As vital as it is to listen to your partner without casting any judgement or shame, it’s equally important to do it at the right time. 

‘Make sure the timing is good and you aren’t trying to get someone to open up during a moment of high conflict or stress,’ Julia says. 

Be validating

It’s important not to invalidate your partner’s communication style or their feelings, even if they are different to your own.

‘Avoid pressuring them or blaming them and let them know you understand,’ says Dr Elena.

‘They may need some time if they are feeling dissociated or numb and “out of body”. 

‘Tell them you’re there for them whenever they are ready to speak, but also let them know how important it is for your connection that you’re able to share these kinds of things with each other.’

Give it room

Just as you can’t control how someone reacts, you also can’t control when they will be ready to open up.

‘When someone may need more time to open up than you, it’s important that we give them room to do that,’ says Julia.

Rushing can create pressure, which can then lead your partner to retreat further into their shell. 

‘It’s good to create room for the conversation, too,’ says Julia. ‘Turn off devices and distractions and give the person your full attention.’

She adds: ‘This can be hard with modern life around work, kids, and the endless stream of information, so really try to carve out an interruption-free moment for this to happen.’

Take care of your own

‘It can be difficult to take ownership of our own feelings especially when we sense someone is being withholding and we want them to open up to us,’ says Julia.

‘Even with great intentions we can create an environment where we bulldoze the conversation, don’t really listen, only hear what we like, or react with shaming or judgemental language and behaviour.’

Indeed, none of this is conducive to encouraging your partner to open up to you and it’s important to take ownership of working on your own emotional communication, says Julia. 

‘Recognising our own triggers and expectations can really help,’ she adds.

It’s also important to prepare yourself for any emotionally exhausting or challenging conversations. 

Julia says: ‘Make sure you engage in good self-care and give yourself breaks and time to recoup your energy. 

‘It is also vital to protect yourself so if someone has responded aggressively or abusively you need to hold your boundaries and keep yourself safe.’

Try therapy

If it’s within your means, therapy can be a great tool to work through communication problems within relationships as well as unhealthy coping mechanisms as an individual.

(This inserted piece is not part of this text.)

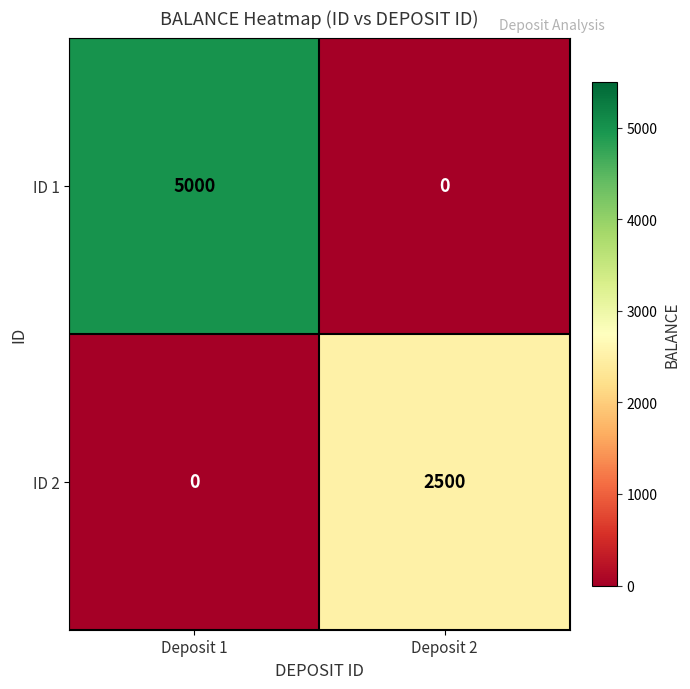

Reading left to right, extract all data points from this chart.

ID 1: Deposit 1=5000	Deposit 2=0
ID 2: Deposit 1=0	Deposit 2=2500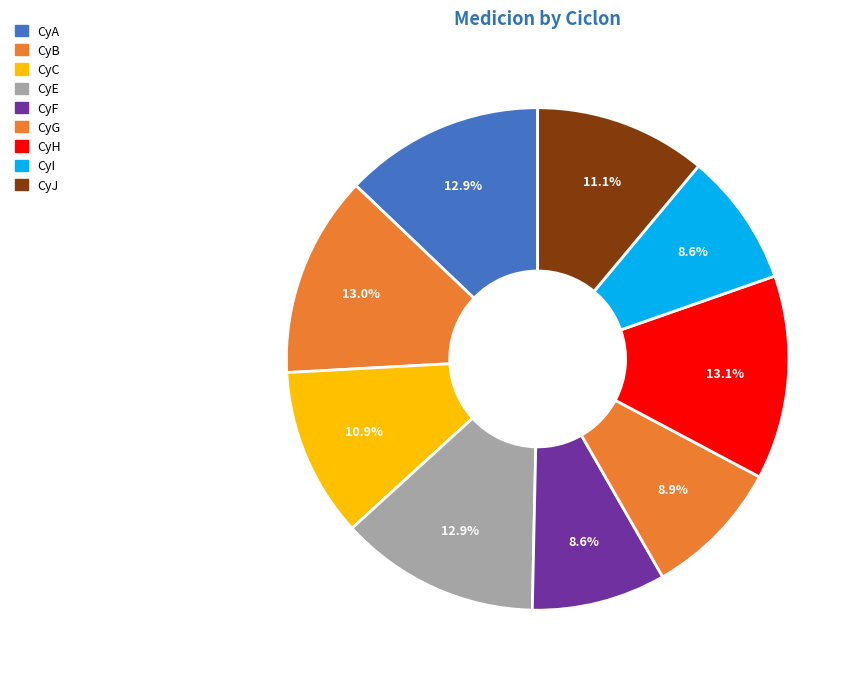

How many segments does this pie chart have?

9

‘It can take a while to unravel where this coping mechanism stemmed from,’ says Dr Elena. 

‘And if someone has spent a lifetime bottling up their emotions, it can help to do this alongside the support of a therapist.’

Recognise our differences

Finally, the obvious problem is that people have very different ways of communicating and dealing with things, but recognising that is a big part of the solution, and so is adhering to those differences. 

Julia explains: ‘We all have our own patterns of communication, triggers, defences, and learned responses to emotions.

‘One of the most important things you can do when it comes to genuine intimacy is to learn your partner’s. 

‘If they withdraw to raised voices, try and keep your tone softer. If they are putting out a bid to communicate, try and meet them where they are. 

‘Do they need questions to get them engaged? Do they prefer to speak in a longer “monologue” style before wanting a response? 

‘Ask them what they personally need and respond well to. 

‘It sounds simple, but it can take a lot of work and care so don’t worry if it’s not perfect all the time. Each conversation of this type will get easier.’